Book review: Life After 18
The quiet powers of reflection, love and friendship. STAMMA volunteer Jack Nicholas reviews 'Life After 18', a self-published book by our former librarian John Ford, which you can download for free below.
This quietly startling memoir begins with the author accepting and preparing for death. His own and that of his wife, Valerie, to whom he dedicates this book ("Sine qua non"). John Ford, who was this charity's volunteer librarian (when STAMMA was called the British Stammering Association) for many years, describes a life shaped by stammering, yet refusing to be defined by it. He writes dispassionately and with a calm wit, offering a unique perspective that will resonate with people who stammer and their allies.
Although Ford refers to his less than happy boyhood in Peking and then Lancing College, his story really begins with his time at Peterhouse College in Cambridge: years marked by moments of frustration and uncertainty, partly because of his stammer, partly, he thinks, because of his natural approach to life.
Ford's stammer is a physical and emotional thread woven throughout his story, but he refuses to let it define him.
The story continues: a fairly disastrous time in the Civil Service followed by training as a librarian and spending the rest of his working life in various public libraries, where he was happy to talk to the public, perhaps less happy to engage with colleagues.
So far, so straightforward, but the linear account of a life is largely hidden under reflections, digressions and anecdotes. This is not a memoir of action and events but of thought and friendship. Certain experiences and ideas lodged in his mind become triggers to branch out into a stream of consciousness following many different trains of thought. This is a book about many things that refuses to be tied down to any one of them.
Stammering & passions
Stammering is, and is not, one of the topics that this book is about. Ford's stammer is a physical and emotional thread woven throughout his story, but he refuses to let it define him:
"Some reading this, particularly many stammerers, may wish I'd based this whole memoir around my stammer. But although at times it has indeed dominated my life, I rail against the idea that it has been the most important factor in it."
Similarly, Ford recounts his experiences as a librarian with humour and insight, but again does not let his work dominate his story. Typically, the impact of stammering on his career is both recognised and discounted:
"I became the elderly expert — though I was far less expert and rather less old than many thought — who threatened nobody's position and who would always listen sympathetically to anyone's questions.
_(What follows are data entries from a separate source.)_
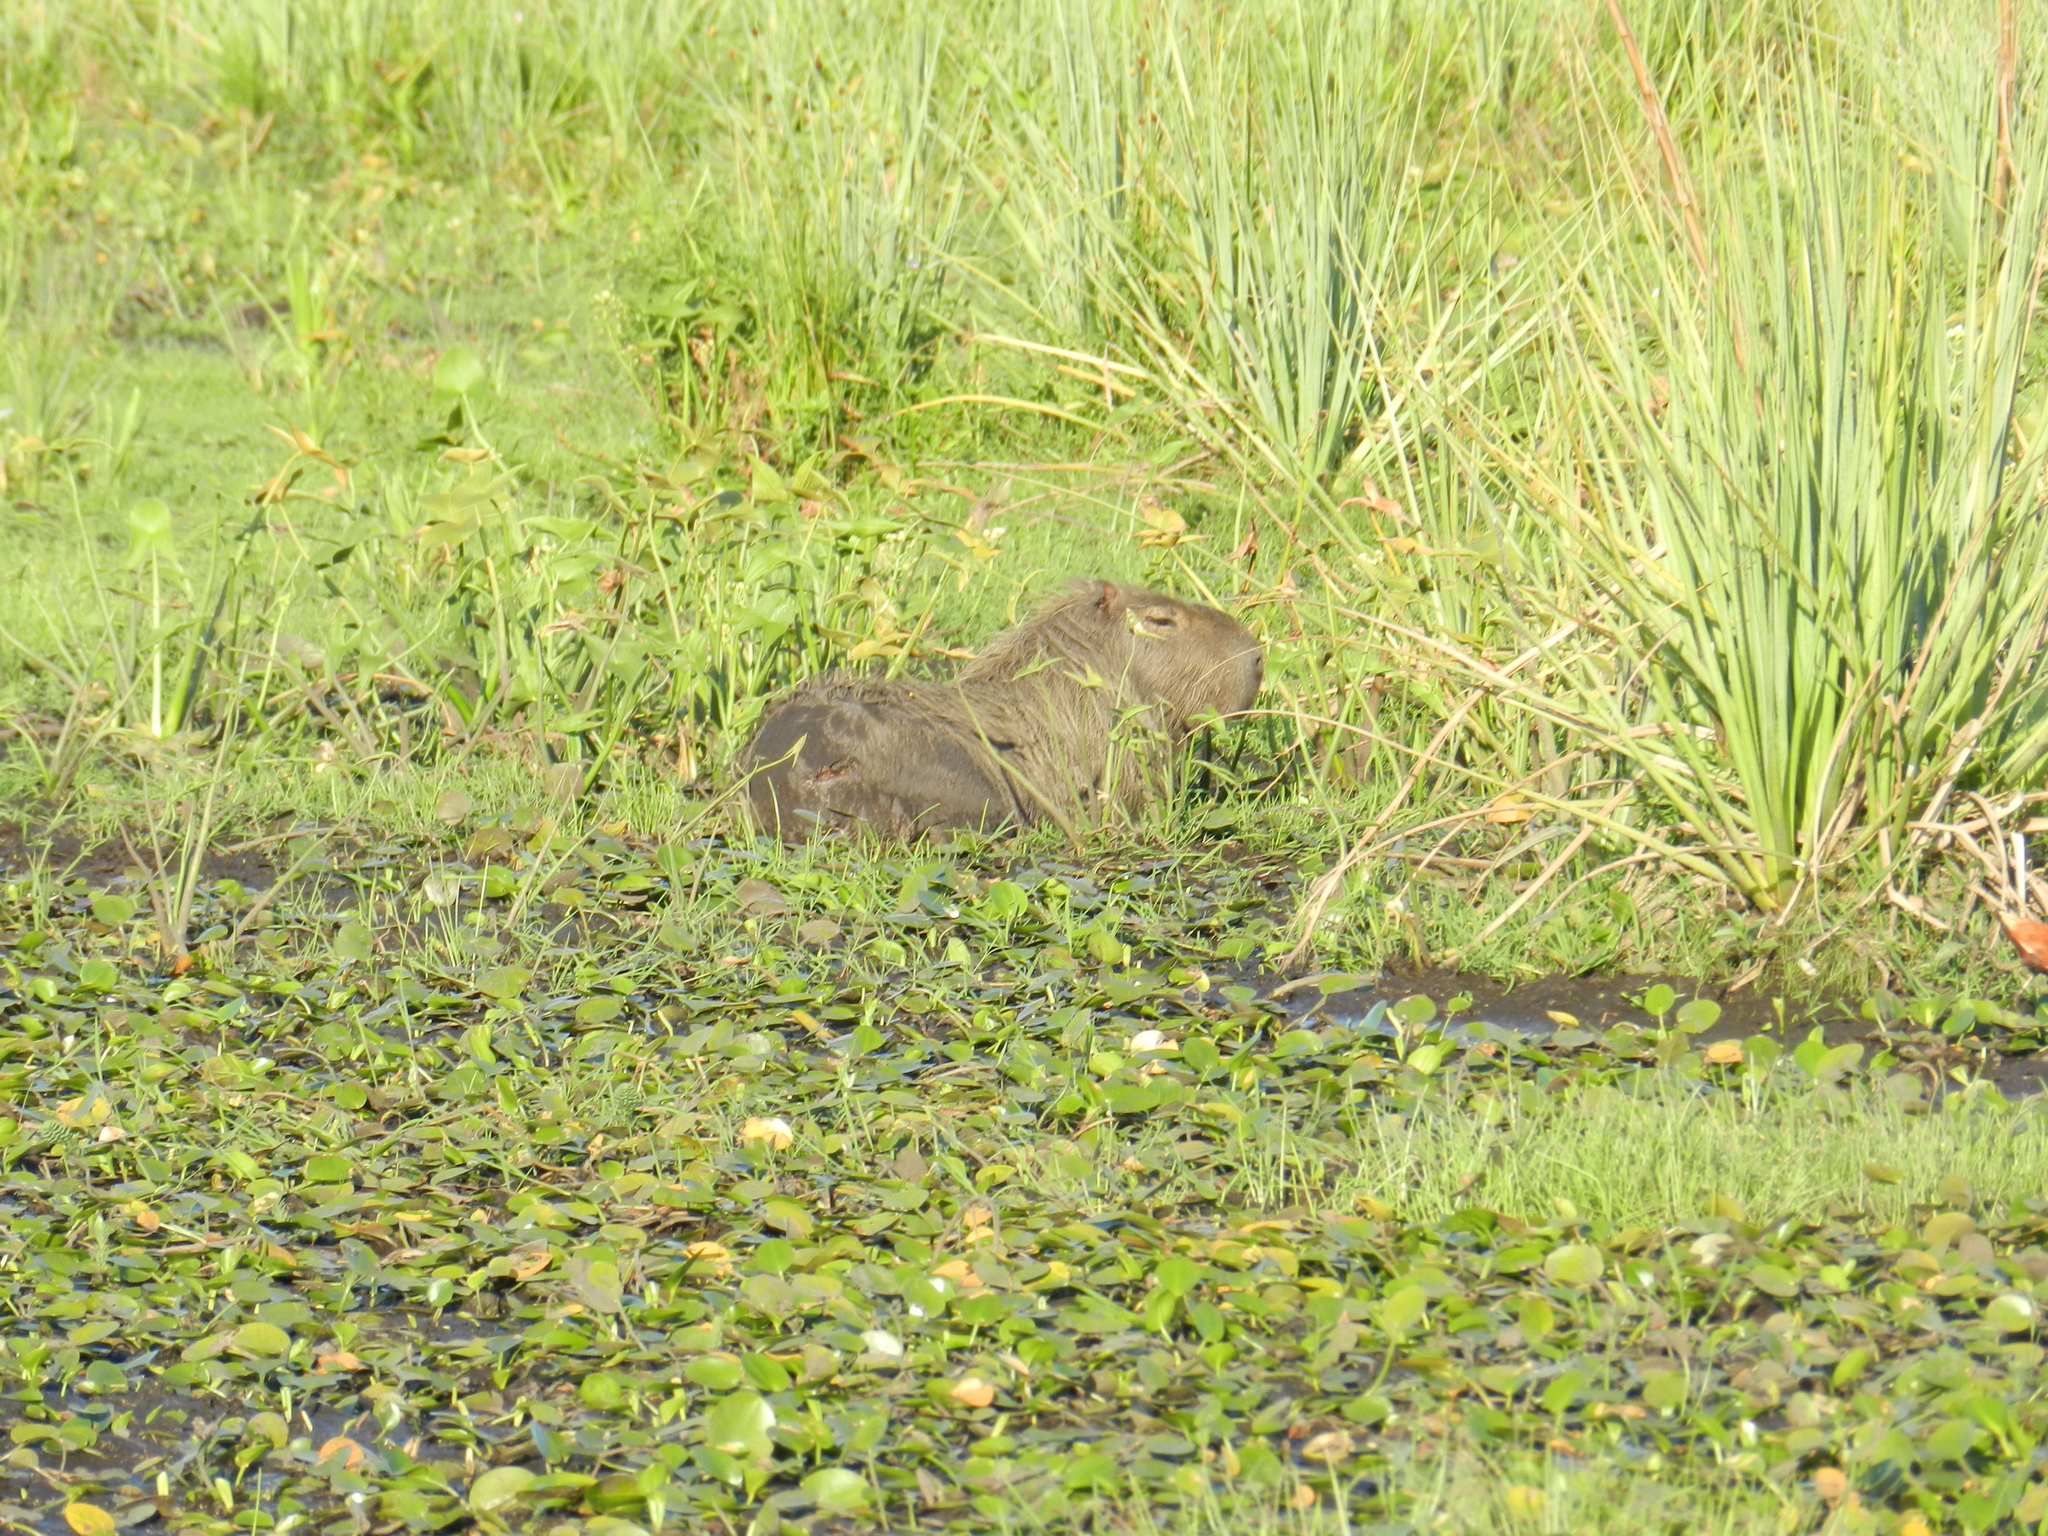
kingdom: Animalia
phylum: Chordata
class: Mammalia
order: Rodentia
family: Caviidae
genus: Hydrochoerus
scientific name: Hydrochoerus hydrochaeris
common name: Capybara
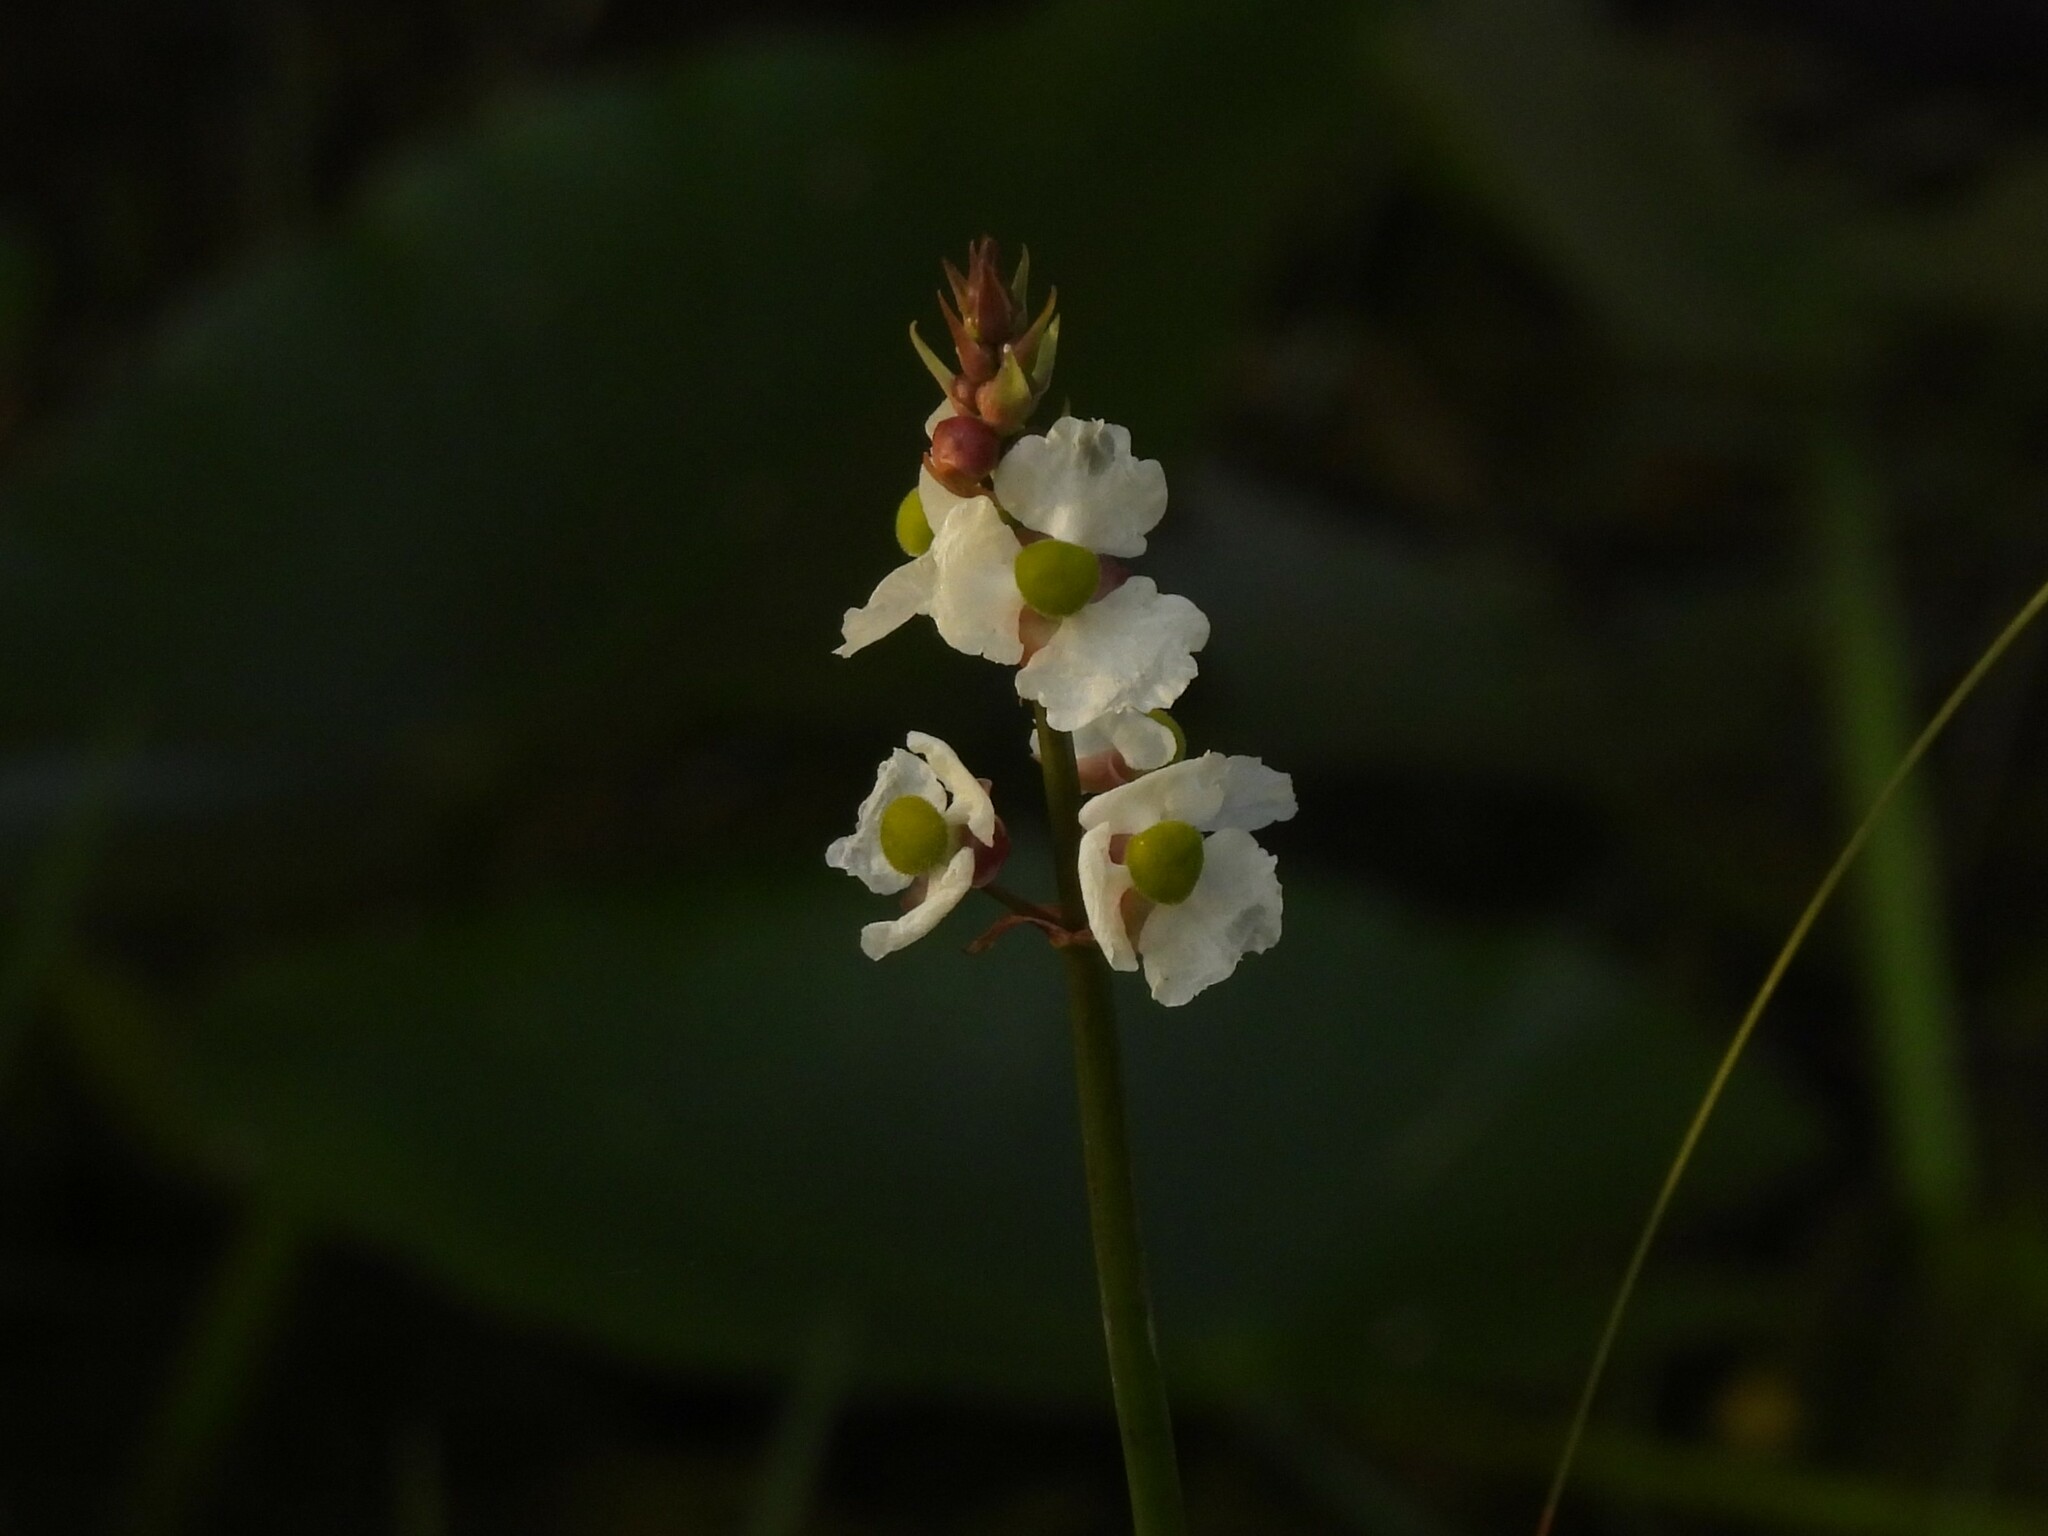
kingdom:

That this was at least partly a façade didn't seem to matter."
Because, above all else, this is a book about love. A love both of people and of the moments that make up a life. A call for us all that these moments are to be seized, lived, treasured.
More important to Ford are his many passions: music, art, literature, poetry, buildings, places and walking. His knowledge about his interests is wide and immense. If you made a list of the books, music and paintings that he mentions, you would have a cultural guide that could take a lifetime to explore. Many of the references are fleeting with no concessions to a reader's lesser knowledge — he has thought long and deeply about these things and gives his readers the courtesy of doing the same for themselves — or ignoring them, as they wish.
So, this is not a book for those wanting a bald account of a stammering life or detailed views on what stammering means to an individual or society. It is for those who want a glimpse into a recent society that already feels distant, and a longer look at a fascinating character always keen to explore.
Friendship & connection
Many of us wonder about roads not taken and chances missed. Perhaps people who stammer do this more than most as a consequence of not always feeling able to speak up as they might want. Certainly, Ford thinks deeply about choices made and not made. He is not self-pitying. Quite the opposite. He is bracingly clear and hard on himself.
Choices for Ford are about seizing the moment so you and others can live richer and fuller lives.
His life is one of friendship and connection. Some key figures are connected with the British Stammering Association: Roy Tranckle, a friend who encouraged him to rejoin a stammering self-help group. Another closed friend Owen Simon, admired for his intellect and compassion; Norbert Lieckfeldt, director of the BSA quietly tolerant of his wayward librarian.
With such good friends, long walks and much thought, Ford becomes more accepting of his stammering. But not easily. He insists on personal honesty. Can you really do this job? Is it really your stammer that is holding you back? These are questions many people who stammer will face.
And under the disinterested calm, there is anger. Again he is honest about this:
"…my attitude towards the world in general and my stammer began to change. I began to become angry. This was a calm unvarying anger that I have never shown and I am quite sure none of my friends are aware it exists. My stammer was of course the cause."
This seems to be an intense, searing anger partly at society and his work for not being more accepting of stammering, but also at himself for the times he did not speak up. He asks difficult questions of himself: Should we accept what life throws at us, or should we force our wishes onto the world? Is love selfless or selfish and can it be both?
Because, above all else, this is a book about love. A love both of people and of the moments that make up a life. A call for us all that these moments are to be seized, lived, treasured.